Le 24 mars 2018, le terrorisme islamiste a détruit une fratrie. Le lieutenant-colonel de Gendarmerie, Arnaud Beltrame est tué quelques semaines avant son mariage. Il a sauvé une otage dans des circonstances de bravoure remarquable. Ainé d’une fratrie de trois, il faisait l‘admiration de ses frères cadets. Ils ont souhaité dire dans un livre “Au nom du frère” quel homme exceptionnel il était, et tenter d’expliquer ce qui a pu provoquer le destin héroïque de ce frère tant aimé. Cédric, l’un des frères d’Arnaud, vit à Singapour avec son épouse singapourienne et son petit garçon. 

Cédric Beltrame.

Vous étiez à Singapour quand la nouvelle est tombée. Vous remerciez à la fin de votre livre Messieurs l’Ambassadeur et le Consul  de France à Singapour. Leur assistance a-t-elle été déterminante ?

J’ai appris le décès d’Arnaud le samedi suivant l’attaque et je souhaitais rejoindre la France par tous les moyens. J’ai contacté le Quay d ‘Orsay. L‘ambassade était fermée, mais j‘ai reçu un texto de Monsieur l’Ambassadeur. J‘ai été mis immédiatement en contact avec Air France et pu ainsi prendre un vol le dimanche suivant et voyager dans de bonnes conditions. Dans ces moments, tout seul face à la logistique, la distance, on se sent perdu, tout semble très compliqué, donc oui la prise en charge a été cruciale. A mon retour, Monsieur l‘Ambassadeur m’a reçu et exprimé à nouveau son soutien.

Le titre de votre livre écrit avec votre frère Damien “Au nom du frère” évoque le début d’une prière, presqu’une supplique.

Cela n’a pas été facile de trouver un titre qui convienne à tout le monde. Le livre est centré sur la fratrie, la famille, mais porte aussi sur la religion, la franc-maçonnerie, l’armée, la gendarmerie. Le mot frère se devait naturellement d’être en titre.

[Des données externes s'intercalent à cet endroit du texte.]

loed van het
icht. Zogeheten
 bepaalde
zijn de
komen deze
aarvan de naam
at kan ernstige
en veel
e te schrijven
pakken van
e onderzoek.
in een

Le titre sous-tend un hommage, une reconnaissance, une acceptation du fait qu’il se soit converti au catholicisme, nous le chahutions parfois à ce sujet. Cela l’aurait probablement beaucoup touché.

Votre frère Arnaud se convertit très tard au catholicisme, mais aussi à la franc-maçonnerie. Or, vous le précisez dans le livre, le cardinal Ratzinger déclare ouvertement en 1983 que les catholiques membres de la franc-maçonnerie sont dans un état de péché grave. Votre frère ne voyait pas d’incompatibilité entre sa foi catholique et sa croyance franc-maçonne ?

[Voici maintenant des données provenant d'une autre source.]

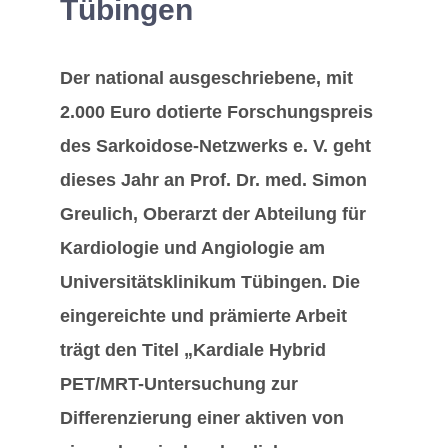
Tübingen
Der national ausgeschriebene, mit
2.000 Euro dotierte Forschungspreis
des Sarkoidose-Netzwerks e. V. geht
dieses Jahr an
Prof. Dr. med. Simon
Greulich, Oberarzt der Abteilung für
Kardiologie und Angiologie am
Universitätsklinikum Tübingen
.
Die
eingereichte und prämierte Arbeit
trägt den Titel „Kardiale Hybrid
PET/MRT-Untersuchung zur
Differenzierung einer aktiven von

Arnaud était en recherche incessante de certaines vérités, certaines lumières. Cette recherche intellectuelle et spirituelle a porté sur la religion, sur  l’histoire mais aussi, parce que notre famille est originaire de Bretagne, sur les druides, les celtes, la terre. Finalement, la religion s’est imposée comme ce qui lui convenait le mieux, lui apportant une paix intérieure. J’explique son adhésion à la franc-maçonnerie pour deux raisons. La première est la conséquence d’un certain héritage, une partie de notre entourage familial a toujours été franc-maçonne. La deuxième, un élément nécessaire et obligatoire pour sa carrière. Ambitieux, il avait pour objectif ultime de devenir Général. Pour lui, tout cela avait du sens et était loin d’être antinomique. D’ailleurs, le Pape lui-même lui a rendu hommage en parlant de son acte généreux et héroïque.

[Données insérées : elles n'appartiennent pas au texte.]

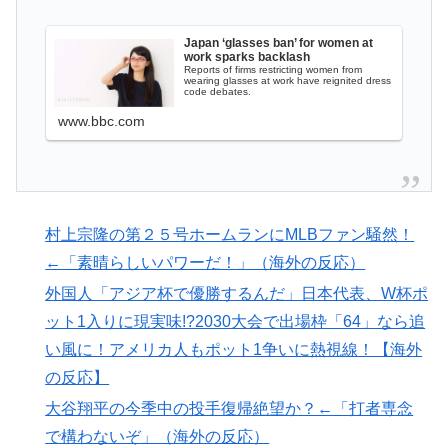
海外でも凄すぎると絶賛
3.1節がある月なのに…3月のカレンダーに日本の富士
▶
Japan ‘glasses ban’ for women at
work sparks backlash
山・大阪城・桜が描かれ物議＝韓国の反応
Reports of firms restricting women from
wearing glasses at work have reignited dress
英国人「安心感が違う」冨安健洋、パレス移籍当日にデ
▶
code debates.
ビュー！圧巻3連続ブロックも披露で現地サポが気づく..
www.bbc.com
【海外の反応】
【衝撃】韓国人「日本の名門女子校、漫画のままかよ」
▶
海外「日本人はなんて気高いんだ！」 英高級紙も驚愕
▶
村上宗隆の第２５号ホームランにMLBファン騒然！
した極限の中の日本人の姿に世界が衝撃
←「素晴らしいパワーだ！」（海外の反応）
韓国人「韓国サッカー協会関係者が『不適切接待は慣行
▶
外国人「アジア杯で優勝するんだ」日本代表、W杯ポ
だった』と衝撃発言！日韓ワールドカップ4強にも疑い
の視線が向けられる」
ット1入りに現実味!?2030大会で出場枠「64」なら追
い風に！アメリカ人もポット1争いに熱視線！【海外
【海外の反応】アルゼンチン協会、FIFA会長に確固たる
▶
の反応】
支持を表明「隠す気もないんだなｗ」
大谷翔平の今季中の投手復帰絶望か？←「打者専念
【海外の反応】アルゼンチン協会、FIFA会長に断固たる
▶
支持を表明「隠す気もないんだなｗ」
で構わないぞ」（海外の反応）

Il y a dans votre livre de nombreuses références à Saint Parfait, à Lancelot de Lac, aux Templiers et preux chevaliers. Avait-il donc une vision romantique des valeurs qu’un homme de notre société doit incarner ?

Arnaud disait à ses collègues et amis : « Nous sommes les derniers chevaliers ». L’histoire des templiers le fascinait. La défense de la patrie, mourir pour une noble cause, l’honneur et toutes ces valeurs féodales étaient pour lui bien celles du présent.

Vous refusez les notions de sacrifice, de suicide, de martyr, de rebelle, émises par certains après son acte. Selon vous, quelle était l’idée de votre frère en agissant au delà de ce que sa mission exigeait de lui ?

Damien, moi-même et ceux qui l’ont connu pensons qu’à ce moment-là, seul le militaire qu’il était a agi, investi dans sa mission. Il savait ce qu’il faisait, il a analysé la situation, il avait un plan. Agir vite, agir bien. Il avait participé à l’entrainement à une simulation d’une attaque terroriste dans un supermarché quelques mois auparavant, il avait fait l’EPIGN (escadron parachutiste de la Gendarmerie Nationale, aujourd’hui devenu une des unités du GIGN), avait effectué une mission en Irak, connaissait le sujet, maitrisait le combat, les armes. Il a pris une décision hors protocole, celle de se substituer à une otage pour réussir sa mission pour la sauver. Mais à notre avis, il ne pensait certainement pas qu’il allait mourir.

Vous êtes marié à une Singapourienne. Comment ont réagi sa famille et vos amis singapouriens ?

Un très grand choc pour la famille singapourienne car ils connaissaient bien Arnaud. Il était venu à Singapour en 2012 pour notre mariage civil et eux-même avaient fait le voyage en France pour le mariage religieux. Ils ont écrit à ma mère. Quant aux amis, ils ont été extrêmement impressionnés par son acte. Pour eux aussi, Arnaud est un héros.

Votre frère était admiratif de Singapour et sa politique de défense de l’Ile. Pouvez-vous nous en parler ?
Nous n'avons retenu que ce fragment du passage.